(Requirement) Exact duplicates of all the records are needed.

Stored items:
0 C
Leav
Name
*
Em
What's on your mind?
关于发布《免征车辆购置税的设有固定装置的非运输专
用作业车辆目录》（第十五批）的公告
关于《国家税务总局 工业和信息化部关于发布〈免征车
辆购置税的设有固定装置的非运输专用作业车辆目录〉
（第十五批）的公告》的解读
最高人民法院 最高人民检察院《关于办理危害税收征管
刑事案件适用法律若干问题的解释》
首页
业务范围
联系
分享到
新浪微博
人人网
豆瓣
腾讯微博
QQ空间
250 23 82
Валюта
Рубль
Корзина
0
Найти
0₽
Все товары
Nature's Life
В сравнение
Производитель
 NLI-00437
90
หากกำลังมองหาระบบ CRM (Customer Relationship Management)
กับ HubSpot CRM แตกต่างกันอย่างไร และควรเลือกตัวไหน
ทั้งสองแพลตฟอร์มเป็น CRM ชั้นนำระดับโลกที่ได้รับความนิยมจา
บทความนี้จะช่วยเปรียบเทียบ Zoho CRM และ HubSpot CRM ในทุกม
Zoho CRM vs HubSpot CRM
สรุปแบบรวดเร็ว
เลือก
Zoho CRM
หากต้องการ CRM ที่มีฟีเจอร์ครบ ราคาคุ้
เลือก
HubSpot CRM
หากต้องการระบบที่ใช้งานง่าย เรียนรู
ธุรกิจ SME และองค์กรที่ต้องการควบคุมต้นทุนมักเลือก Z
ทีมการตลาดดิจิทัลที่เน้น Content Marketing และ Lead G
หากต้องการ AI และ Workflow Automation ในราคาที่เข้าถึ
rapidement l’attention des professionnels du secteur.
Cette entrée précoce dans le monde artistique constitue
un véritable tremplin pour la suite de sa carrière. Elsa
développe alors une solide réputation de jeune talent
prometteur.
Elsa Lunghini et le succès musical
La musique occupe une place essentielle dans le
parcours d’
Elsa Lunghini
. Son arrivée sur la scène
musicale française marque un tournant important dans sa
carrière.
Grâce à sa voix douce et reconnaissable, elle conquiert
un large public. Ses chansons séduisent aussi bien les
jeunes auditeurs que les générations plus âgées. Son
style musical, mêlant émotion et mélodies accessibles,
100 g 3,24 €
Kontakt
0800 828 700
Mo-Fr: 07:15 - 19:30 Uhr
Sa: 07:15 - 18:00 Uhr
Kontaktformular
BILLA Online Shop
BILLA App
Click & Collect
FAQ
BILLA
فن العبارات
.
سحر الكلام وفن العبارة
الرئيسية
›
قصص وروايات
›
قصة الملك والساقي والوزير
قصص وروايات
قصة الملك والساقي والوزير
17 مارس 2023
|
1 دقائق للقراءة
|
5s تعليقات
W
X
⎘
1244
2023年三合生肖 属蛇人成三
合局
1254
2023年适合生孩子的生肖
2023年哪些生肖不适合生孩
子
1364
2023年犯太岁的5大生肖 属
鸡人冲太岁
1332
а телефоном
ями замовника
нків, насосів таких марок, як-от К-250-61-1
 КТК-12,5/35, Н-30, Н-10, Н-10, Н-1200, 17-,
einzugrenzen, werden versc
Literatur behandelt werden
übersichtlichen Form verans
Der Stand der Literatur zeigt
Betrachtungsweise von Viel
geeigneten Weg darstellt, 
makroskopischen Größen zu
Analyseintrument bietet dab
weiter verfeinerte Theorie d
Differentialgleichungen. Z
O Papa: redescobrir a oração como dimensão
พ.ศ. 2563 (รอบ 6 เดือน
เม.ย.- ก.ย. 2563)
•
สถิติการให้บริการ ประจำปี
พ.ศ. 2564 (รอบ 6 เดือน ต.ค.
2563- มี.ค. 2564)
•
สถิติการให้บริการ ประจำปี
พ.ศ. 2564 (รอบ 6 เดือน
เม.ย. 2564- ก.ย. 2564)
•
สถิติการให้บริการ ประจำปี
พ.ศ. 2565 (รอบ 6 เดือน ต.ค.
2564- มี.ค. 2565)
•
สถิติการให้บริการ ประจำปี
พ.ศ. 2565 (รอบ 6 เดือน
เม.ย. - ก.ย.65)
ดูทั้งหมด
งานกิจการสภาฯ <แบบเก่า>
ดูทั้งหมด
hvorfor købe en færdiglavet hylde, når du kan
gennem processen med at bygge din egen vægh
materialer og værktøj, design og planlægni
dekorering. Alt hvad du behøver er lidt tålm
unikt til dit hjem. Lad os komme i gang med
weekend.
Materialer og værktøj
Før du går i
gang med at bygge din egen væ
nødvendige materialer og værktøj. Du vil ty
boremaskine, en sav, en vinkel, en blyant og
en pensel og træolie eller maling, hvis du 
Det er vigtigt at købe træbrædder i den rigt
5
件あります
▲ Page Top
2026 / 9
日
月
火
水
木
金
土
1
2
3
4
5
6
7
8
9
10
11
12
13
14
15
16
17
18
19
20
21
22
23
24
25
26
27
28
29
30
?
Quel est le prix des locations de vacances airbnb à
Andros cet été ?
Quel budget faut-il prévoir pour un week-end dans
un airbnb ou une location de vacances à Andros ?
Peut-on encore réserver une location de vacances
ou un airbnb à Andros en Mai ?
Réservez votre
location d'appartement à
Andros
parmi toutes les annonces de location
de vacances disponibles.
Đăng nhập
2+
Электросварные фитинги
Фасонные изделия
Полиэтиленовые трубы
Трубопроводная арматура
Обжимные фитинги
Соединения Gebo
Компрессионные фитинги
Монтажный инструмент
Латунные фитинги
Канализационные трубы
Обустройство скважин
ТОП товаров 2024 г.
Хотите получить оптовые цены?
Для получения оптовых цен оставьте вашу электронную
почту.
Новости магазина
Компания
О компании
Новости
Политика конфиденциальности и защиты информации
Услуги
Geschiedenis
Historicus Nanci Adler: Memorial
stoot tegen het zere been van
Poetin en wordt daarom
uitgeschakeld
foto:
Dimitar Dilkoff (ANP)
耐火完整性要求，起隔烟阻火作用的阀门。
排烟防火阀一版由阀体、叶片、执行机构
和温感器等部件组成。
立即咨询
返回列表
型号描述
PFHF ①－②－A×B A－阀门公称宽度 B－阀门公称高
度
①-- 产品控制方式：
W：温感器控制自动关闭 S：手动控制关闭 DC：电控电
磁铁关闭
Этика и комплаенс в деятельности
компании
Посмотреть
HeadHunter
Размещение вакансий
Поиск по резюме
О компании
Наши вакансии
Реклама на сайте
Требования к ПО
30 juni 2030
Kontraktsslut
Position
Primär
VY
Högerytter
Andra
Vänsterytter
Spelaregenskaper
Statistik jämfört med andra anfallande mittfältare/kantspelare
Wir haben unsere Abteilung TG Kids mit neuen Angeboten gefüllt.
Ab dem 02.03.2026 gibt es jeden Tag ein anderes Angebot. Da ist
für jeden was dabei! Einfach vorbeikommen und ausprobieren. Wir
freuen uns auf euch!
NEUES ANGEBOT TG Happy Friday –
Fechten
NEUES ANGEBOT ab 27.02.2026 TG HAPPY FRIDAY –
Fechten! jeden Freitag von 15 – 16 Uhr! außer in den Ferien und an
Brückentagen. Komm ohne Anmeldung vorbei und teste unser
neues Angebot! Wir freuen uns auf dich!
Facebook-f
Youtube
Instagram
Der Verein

(Expected answer)
0 C
Leav
Name
*
Em
What's on your mind?
关于发布《免征车辆购置税的设有固定装置的非运输专
用作业车辆目录》（第十五批）的公告
关于《国家税务总局 工业和信息化部关于发布〈免征车
辆购置税的设有固定装置的非运输专用作业车辆目录〉
（第十五批）的公告》的解读
最高人民法院 最高人民检察院《关于办理危害税收征管
刑事案件适用法律若干问题的解释》
首页
业务范围
联系
分享到
新浪微博
人人网
豆瓣
腾讯微博
QQ空间
250 23 82
Валюта
Рубль
Корзина
0
Найти
0₽
Все товары
Nature's Life
В сравнение
Производитель
 NLI-00437
90
หากกำลังมองหาระบบ CRM (Customer Relationship Management)
กับ HubSpot CRM แตกต่างกันอย่างไร และควรเลือกตัวไหน
ทั้งสองแพลตฟอร์มเป็น CRM ชั้นนำระดับโลกที่ได้รับความนิยมจา
บทความนี้จะช่วยเปรียบเทียบ Zoho CRM และ HubSpot CRM ในทุกม
Zoho CRM vs HubSpot CRM
สรุปแบบรวดเร็ว
เลือก
Zoho CRM
หากต้องการ CRM ที่มีฟีเจอร์ครบ ราคาคุ้
เลือก
HubSpot CRM
หากต้องการระบบที่ใช้งานง่าย เรียนรู
ธุรกิจ SME และองค์กรที่ต้องการควบคุมต้นทุนมักเลือก Z
ทีมการตลาดดิจิทัลที่เน้น Content Marketing และ Lead G
หากต้องการ AI และ Workflow Automation ในราคาที่เข้าถึ
rapidement l’attention des professionnels du secteur.
Cette entrée précoce dans le monde artistique constitue
un véritable tremplin pour la suite de sa carrière. Elsa
développe alors une solide réputation de jeune talent
prometteur.
Elsa Lunghini et le succès musical
La musique occupe une place essentielle dans le
parcours d’
Elsa Lunghini
. Son arrivée sur la scène
musicale française marque un tournant important dans sa
carrière.
Grâce à sa voix douce et reconnaissable, elle conquiert
un large public. Ses chansons séduisent aussi bien les
jeunes auditeurs que les générations plus âgées. Son
style musical, mêlant émotion et mélodies accessibles,
100 g 3,24 €
Kontakt
0800 828 700
Mo-Fr: 07:15 - 19:30 Uhr
Sa: 07:15 - 18:00 Uhr
Kontaktformular
BILLA Online Shop
BILLA App
Click & Collect
FAQ
BILLA
فن العبارات
.
سحر الكلام وفن العبارة
الرئيسية
›
قصص وروايات
›
قصة الملك والساقي والوزير
قصص وروايات
قصة الملك والساقي والوزير
17 مارس 2023
|
1 دقائق للقراءة
|
5s تعليقات
W
X
⎘
1244
2023年三合生肖 属蛇人成三
合局
1254
2023年适合生孩子的生肖
2023年哪些生肖不适合生孩
子
1364
2023年犯太岁的5大生肖 属
鸡人冲太岁
1332
а телефоном
ями замовника
нків, насосів таких марок, як-от К-250-61-1
 КТК-12,5/35, Н-30, Н-10, Н-10, Н-1200, 17-,
einzugrenzen, werden versc
Literatur behandelt werden
übersichtlichen Form verans
Der Stand der Literatur zeigt
Betrachtungsweise von Viel
geeigneten Weg darstellt, 
makroskopischen Größen zu
Analyseintrument bietet dab
weiter verfeinerte Theorie d
Differentialgleichungen. Z
O Papa: redescobrir a oração como dimensão
พ.ศ. 2563 (รอบ 6 เดือน
เม.ย.- ก.ย. 2563)
•
สถิติการให้บริการ ประจำปี
พ.ศ. 2564 (รอบ 6 เดือน ต.ค.
2563- มี.ค. 2564)
•
สถิติการให้บริการ ประจำปี
พ.ศ. 2564 (รอบ 6 เดือน
เม.ย. 2564- ก.ย. 2564)
•
สถิติการให้บริการ ประจำปี
พ.ศ. 2565 (รอบ 6 เดือน ต.ค.
2564- มี.ค. 2565)
•
สถิติการให้บริการ ประจำปี
พ.ศ. 2565 (รอบ 6 เดือน
เม.ย. - ก.ย.65)
ดูทั้งหมด
งานกิจการสภาฯ <แบบเก่า>
ดูทั้งหมด
hvorfor købe en færdiglavet hylde, når du kan
gennem processen med at bygge din egen vægh
materialer og værktøj, design og planlægni
dekorering. Alt hvad du behøver er lidt tålm
unikt til dit hjem. Lad os komme i gang med
weekend.
Materialer og værktøj
Før du går i
gang med at bygge din egen væ
nødvendige materialer og værktøj. Du vil ty
boremaskine, en sav, en vinkel, en blyant og
en pensel og træolie eller maling, hvis du 
Det er vigtigt at købe træbrædder i den rigt
5
件あります
▲ Page Top
2026 / 9
日
月
火
水
木
金
土
1
2
3
4
5
6
7
8
9
10
11
12
13
14
15
16
17
18
19
20
21
22
23
24
25
26
27
28
29
30
?
Quel est le prix des locations de vacances airbnb à
Andros cet été ?
Quel budget faut-il prévoir pour un week-end dans
un airbnb ou une location de vacances à Andros ?
Peut-on encore réserver une location de vacances
ou un airbnb à Andros en Mai ?
Réservez votre
location d'appartement à
Andros
parmi toutes les annonces de location
de vacances disponibles.
Đăng nhập
2+
Электросварные фитинги
Фасонные изделия
Полиэтиленовые трубы
Трубопроводная арматура
Обжимные фитинги
Соединения Gebo
Компрессионные фитинги
Монтажный инструмент
Латунные фитинги
Канализационные трубы
Обустройство скважин
ТОП товаров 2024 г.
Хотите получить оптовые цены?
Для получения оптовых цен оставьте вашу электронную
почту.
Новости магазина
Компания
О компании
Новости
Политика конфиденциальности и защиты информации
Услуги
Geschiedenis
Historicus Nanci Adler: Memorial
stoot tegen het zere been van
Poetin en wordt daarom
uitgeschakeld
foto:
Dimitar Dilkoff (ANP)
耐火完整性要求，起隔烟阻火作用的阀门。
排烟防火阀一版由阀体、叶片、执行机构
和温感器等部件组成。
立即咨询
返回列表
型号描述
PFHF ①－②－A×B A－阀门公称宽度 B－阀门公称高
度
①-- 产品控制方式：
W：温感器控制自动关闭 S：手动控制关闭 DC：电控电
磁铁关闭
Этика и комплаенс в деятельности
компании
Посмотреть
HeadHunter
Размещение вакансий
Поиск по резюме
О компании
Наши вакансии
Реклама на сайте
Требования к ПО
30 juni 2030
Kontraktsslut
Position
Primär
VY
Högerytter
Andra
Vänsterytter
Spelaregenskaper
Statistik jämfört med andra anfallande mittfältare/kantspelare
Wir haben unsere Abteilung TG Kids mit neuen Angeboten gefüllt.
Ab dem 02.03.2026 gibt es jeden Tag ein anderes Angebot. Da ist
für jeden was dabei! Einfach vorbeikommen und ausprobieren. Wir
freuen uns auf euch!
NEUES ANGEBOT TG Happy Friday –
Fechten
NEUES ANGEBOT ab 27.02.2026 TG HAPPY FRIDAY –
Fechten! jeden Freitag von 15 – 16 Uhr! außer in den Ferien und an
Brückentagen. Komm ohne Anmeldung vorbei und teste unser
neues Angebot! Wir freuen uns auf dich!
Facebook-f
Youtube
Instagram
Der Verein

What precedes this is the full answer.